START Input for this task

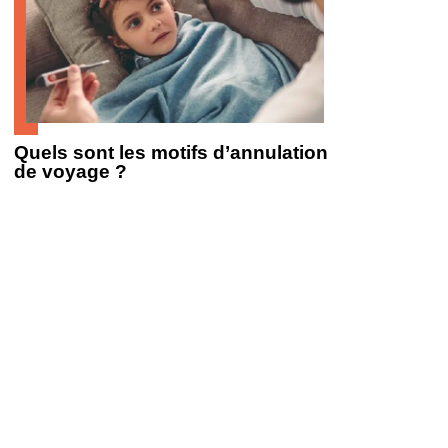
Quels sont les motifs d’annulation
de voyage ?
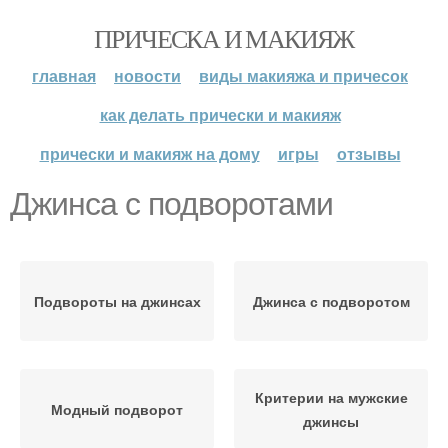
ПРИЧЕСКА И МАКИЯЖ
главная
новости
виды макияжа и причесок
как делать прически и макияж
прически и макияж на дому
игры
отзывы
Джинса с подворотами
Подвороты на джинсах
Джинса с подворотом
Критерии на мужские
Модный подворот
джинсы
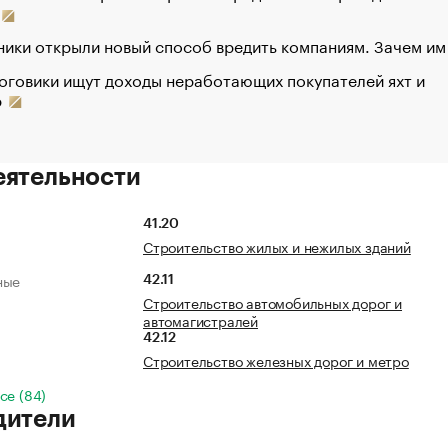
ики открыли новый способ вредить компаниям. Зачем им
оговики ищут доходы неработающих покупателей яхт и
р
еятельности
41.20
Строительство жилых и нежилых зданий
ные
42.11
Строительство автомобильных дорог и
автомагистралей
42.12
Строительство железных дорог и метро
се (84)
дители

END Input for this task

What you need to do:
Reproduce the lines of the material above, swapping every occurrence of "Строительство" for "Сооружение" and changing nothing else. Omit the pictures from your answer.

Reply:
Quels sont les motifs d’annulation
de voyage ?
ПРИЧЕСКА И МАКИЯЖ
главная
новости
виды макияжа и причесок
как делать прически и макияж
прически и макияж на дому
игры
отзывы
Джинса с подворотами
Подвороты на джинсах
Джинса с подворотом
Критерии на мужские
Модный подворот
джинсы
ики открыли новый способ вредить компаниям. Зачем им
оговики ищут доходы неработающих покупателей яхт и
р
еятельности
41.20
Сооружение жилых и нежилых зданий
ные
42.11
Сооружение автомобильных дорог и
автомагистралей
42.12
Сооружение железных дорог и метро
се (84)
дители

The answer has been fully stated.